What is your favorite part of your role at MSD?
“It's quite a dynamic function. Days are never the same, and we’re really developing the project as a team. I'm responsible for automation; somebody else is responsible for the electrical part; you have the mechanical part, the pharmaceutical specialists — it's really one team with one goal.”
Where do you see the pharmaceutical industry heading in the coming years?
“If I look at 10 years back when I started at pharmaceutical companies, you can really see that the level of compliance is growing. There are much more requirements to be met, making it more complex to design a system and get it up and running. We also hear about country regulations that are getting more and more strict. In Japan, for example, If a box of 100 products has one leaflet missing, this is seen as a big error — and if you do this three to four times, you may not be allowed to deliver products in Japan anymore. It's also where the food industry is heading, because at FrieslandCampina, you have the exact same discussions. They are also delivering worldwide and could receive complaints like, ‘If this milk powder looks slightly more yellow than the previous time, it is unacceptable.’”

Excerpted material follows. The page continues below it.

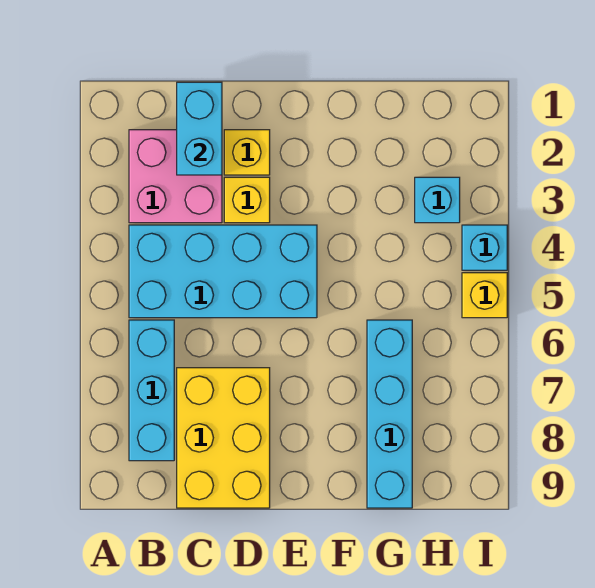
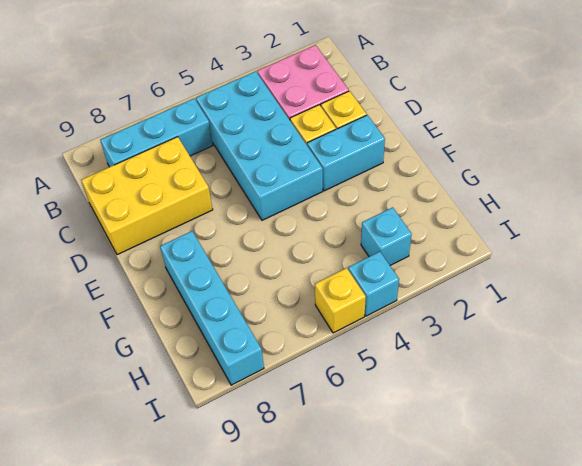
cyan 1x2 brick [177,82,222,175] -> cyan 1x2 brick moved to [307,115,385,191]
cyan 1x4 brick [367,320,412,508] -> cyan 1x4 brick turned to [160,231,264,385]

When looking for roles such as this, what made you decide to choose Brunel?“I really like working with my Brunel contact, Thijs, so that’s a personal factor. And I think what really distinguishes Brunel from competitors is when you say you’re working for Brunel, people already assume that you come from a certain high level of competence. If you say ‘I’m here through Brunel,’ they have a higher expectation of you. You could say that Brunel stands for quality and competence. Everything that’s been arranged through Brunel — contracts, invoices, financial — has gone really fluidly. It’s the combination of a good quality company for me and also the company where I’m placed. It’s a company that you trust.
And if I want to look for a different assignment in the future, Brunel is the first one I’m going to call. I have no reason to look somewhere else. That's also quite meaningful. I’m really happy.”